Work request 1 –
Please mark each statement (a), (b) and (c) yes or no according to the text on Lewis's civil rights activism, quoting the text's deciding words for each. (a) Lewis had already been arrested 24 times by the time of the March on Washington. (b) Lewis spoke after MLK at the March on Washington. (c) Lewis led the marchers across the Edmund Pettus Bridge by himself.
Work request 2 –
Carry on the text on Lewis's civil rights activism, picking up after its final sentence about the scars on his head.

Study text –

= = =

In 1963 Lewis became chairman of the Student Nonviolent Coordinating Committee and became one of the “Big Six” leaders organizing the March on Washington for that summer. Lewis had made a name for himself and was respected for his courage and tenacious adherence to the philosophy of reconciliation and nonviolence, even though he had already been arrested 24 times in his pursuits. As the youngest speaker at the March on Washington, Lewis was chosen to speak ahead of the final speaker, MLK himself with his famous “I Have a Dream” speech. Lewis had prepared a response to President Kennedy’s 1963 Civil Rights Bill, denouncing its failure to provide protection for African Americans against police brutality or with the right to vote. It was revised to indicate that the group supported the Civil Rights Bill, but “with great reservations.”
 
On March 7, 1965 Lewis and fellow activist Hosea Williams led over 600 marchers across the Edmund Pettus Bridge in Selma, Alabama in what would become known as “Bloody Sunday.” At the end of the bridge, the Alabama State Troopers ordered the marchers to disperse. When they instead stopped to pray, the police discharged tear gas and mounted troopers charged, beating the marchers with nightsticks; Lewis himself suffered a fractured skull and bore scars on his head for the rest of his life.

= = =

Information shown –

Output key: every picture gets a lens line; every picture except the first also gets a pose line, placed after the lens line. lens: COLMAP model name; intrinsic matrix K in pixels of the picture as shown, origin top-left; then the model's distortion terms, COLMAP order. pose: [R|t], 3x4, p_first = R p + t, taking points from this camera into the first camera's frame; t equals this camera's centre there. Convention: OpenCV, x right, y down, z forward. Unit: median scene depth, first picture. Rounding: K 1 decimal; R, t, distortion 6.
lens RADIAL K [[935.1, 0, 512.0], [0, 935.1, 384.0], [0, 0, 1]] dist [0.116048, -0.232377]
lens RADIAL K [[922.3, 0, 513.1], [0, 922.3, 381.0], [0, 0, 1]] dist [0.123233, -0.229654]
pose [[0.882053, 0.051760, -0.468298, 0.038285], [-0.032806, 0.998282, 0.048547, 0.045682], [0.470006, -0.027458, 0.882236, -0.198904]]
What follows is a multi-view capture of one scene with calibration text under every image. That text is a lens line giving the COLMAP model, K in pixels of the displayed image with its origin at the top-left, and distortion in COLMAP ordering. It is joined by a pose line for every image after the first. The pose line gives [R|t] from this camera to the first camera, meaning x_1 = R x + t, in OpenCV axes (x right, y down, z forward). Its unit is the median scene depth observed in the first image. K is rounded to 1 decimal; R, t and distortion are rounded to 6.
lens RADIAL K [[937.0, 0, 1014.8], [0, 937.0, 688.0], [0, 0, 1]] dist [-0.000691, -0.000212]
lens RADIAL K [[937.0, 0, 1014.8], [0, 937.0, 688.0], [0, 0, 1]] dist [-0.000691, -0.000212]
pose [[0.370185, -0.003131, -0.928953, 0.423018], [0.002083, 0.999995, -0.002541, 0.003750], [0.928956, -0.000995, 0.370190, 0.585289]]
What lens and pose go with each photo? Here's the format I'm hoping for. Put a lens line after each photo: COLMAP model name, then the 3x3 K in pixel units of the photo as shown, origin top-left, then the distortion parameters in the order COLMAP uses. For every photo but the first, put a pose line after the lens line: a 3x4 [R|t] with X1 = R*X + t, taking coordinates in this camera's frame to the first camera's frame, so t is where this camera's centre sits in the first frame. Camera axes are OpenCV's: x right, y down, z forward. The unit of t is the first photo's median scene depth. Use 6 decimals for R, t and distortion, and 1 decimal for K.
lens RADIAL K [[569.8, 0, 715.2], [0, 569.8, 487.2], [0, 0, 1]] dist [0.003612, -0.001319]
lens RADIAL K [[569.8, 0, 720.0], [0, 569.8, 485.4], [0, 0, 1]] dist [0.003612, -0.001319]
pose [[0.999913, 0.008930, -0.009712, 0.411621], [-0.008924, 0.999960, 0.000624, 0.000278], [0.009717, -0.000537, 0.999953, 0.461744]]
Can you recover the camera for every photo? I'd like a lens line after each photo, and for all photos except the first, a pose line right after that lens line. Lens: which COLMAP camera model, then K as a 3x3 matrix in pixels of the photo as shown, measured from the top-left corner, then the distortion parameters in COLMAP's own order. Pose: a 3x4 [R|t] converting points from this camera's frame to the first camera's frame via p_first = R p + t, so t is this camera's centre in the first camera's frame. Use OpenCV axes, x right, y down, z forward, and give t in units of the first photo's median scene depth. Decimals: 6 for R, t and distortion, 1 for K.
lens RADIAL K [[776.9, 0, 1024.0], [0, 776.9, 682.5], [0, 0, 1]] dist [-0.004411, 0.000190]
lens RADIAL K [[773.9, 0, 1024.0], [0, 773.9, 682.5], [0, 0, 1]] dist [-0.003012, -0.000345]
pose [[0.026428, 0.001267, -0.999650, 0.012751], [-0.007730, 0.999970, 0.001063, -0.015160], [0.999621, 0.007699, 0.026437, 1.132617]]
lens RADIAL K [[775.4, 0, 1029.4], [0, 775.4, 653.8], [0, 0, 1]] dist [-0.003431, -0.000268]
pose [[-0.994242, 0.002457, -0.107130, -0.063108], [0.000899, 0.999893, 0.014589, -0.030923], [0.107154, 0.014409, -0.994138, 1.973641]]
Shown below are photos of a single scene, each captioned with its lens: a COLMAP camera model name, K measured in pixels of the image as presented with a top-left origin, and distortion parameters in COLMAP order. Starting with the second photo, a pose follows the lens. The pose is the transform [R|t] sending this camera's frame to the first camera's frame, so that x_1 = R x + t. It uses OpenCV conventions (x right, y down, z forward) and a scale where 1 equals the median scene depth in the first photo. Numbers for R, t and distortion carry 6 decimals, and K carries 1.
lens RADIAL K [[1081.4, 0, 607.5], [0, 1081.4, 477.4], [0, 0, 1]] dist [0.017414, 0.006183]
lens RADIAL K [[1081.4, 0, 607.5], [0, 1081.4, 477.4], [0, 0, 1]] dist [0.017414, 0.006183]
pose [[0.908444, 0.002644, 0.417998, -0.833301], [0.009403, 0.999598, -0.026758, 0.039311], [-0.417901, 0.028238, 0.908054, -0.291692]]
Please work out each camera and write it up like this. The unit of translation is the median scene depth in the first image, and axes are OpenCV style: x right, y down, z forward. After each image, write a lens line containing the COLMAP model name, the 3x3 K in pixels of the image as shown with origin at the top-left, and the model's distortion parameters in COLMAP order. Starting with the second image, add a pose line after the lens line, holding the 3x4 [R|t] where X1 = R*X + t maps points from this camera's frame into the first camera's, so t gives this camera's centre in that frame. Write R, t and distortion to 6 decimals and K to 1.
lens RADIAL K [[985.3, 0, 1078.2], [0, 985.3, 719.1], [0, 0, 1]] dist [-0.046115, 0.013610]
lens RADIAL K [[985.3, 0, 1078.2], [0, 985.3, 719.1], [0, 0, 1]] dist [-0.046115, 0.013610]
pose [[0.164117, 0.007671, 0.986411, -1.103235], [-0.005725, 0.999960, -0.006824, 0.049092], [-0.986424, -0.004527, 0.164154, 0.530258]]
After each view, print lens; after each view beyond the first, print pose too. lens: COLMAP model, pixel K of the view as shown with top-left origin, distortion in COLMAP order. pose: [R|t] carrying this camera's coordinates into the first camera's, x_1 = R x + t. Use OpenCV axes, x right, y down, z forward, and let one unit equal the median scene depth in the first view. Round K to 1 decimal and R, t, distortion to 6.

= = =

Exercise answer 1 –
(a) Yes: "even though he had already been arrested 24 times in his pursuits"
(b) No: "Lewis was chosen to speak ahead of the final speaker, MLK himself"
(c) No: "Lewis and fellow activist Hosea Williams led over 600 marchers across the Edmund Pettus Bridge"

Exercise answer 2 –
Lewis was elected to the U.S. House of Representatives in 1986 and was re-elected 16 times. He characterized himself as a strong and adamant liberal, but also fiercely independent. His fight for human rights was not limited to race as he also spoke out in support of LGBTQ rights and national health insurance.
 
When Barack Obama was elected as the first African-American President of the United States Lewis commented, “If you ask me whether the election…is the fulfillment of Dr. King’s dream, I say, ‘No, it’s just a down payment.’ There’s still too many people 50 years later…that are being left out and left behind.” Lewis was awarded the Presidential Medal of Freedom in 2011 by President Obama.
 
In his personal life, Lewis met Lillian Miles at a New Year’s Eve Party and they married in 1968. They had one son, John-Miles Lewis, and Lillian passed on December 31, 2012. On December 29, 2019 he announced he had been diagnosed with stage IV pancreatic cancer. He stated, “I have been in some kind of fight – for freedom, equality, basic human rights – for nearly my entire life. I have never faced a fight quite like the one I have now.” He passed after an eight month battle on July 17, 2020, as the final surviving “Big Six” civil rights icon. His casket was carried in a horse-drawn caisson over the same bridge as “Bloody Sunday,” and he eventually lay in state in the United States Capitol Rotunda on July 27-28, 2020.
 
In 2013 the United States Supreme Court ruled that the Voting Rights Act of 1965 was unconstitutional requiring Federal approval before local jurisdictions could institute changes to voting procedures such as voter identification laws, drawing new district maps, and restricting early voting. It did so by maintaining key sections of the statute were based upon antiquated data.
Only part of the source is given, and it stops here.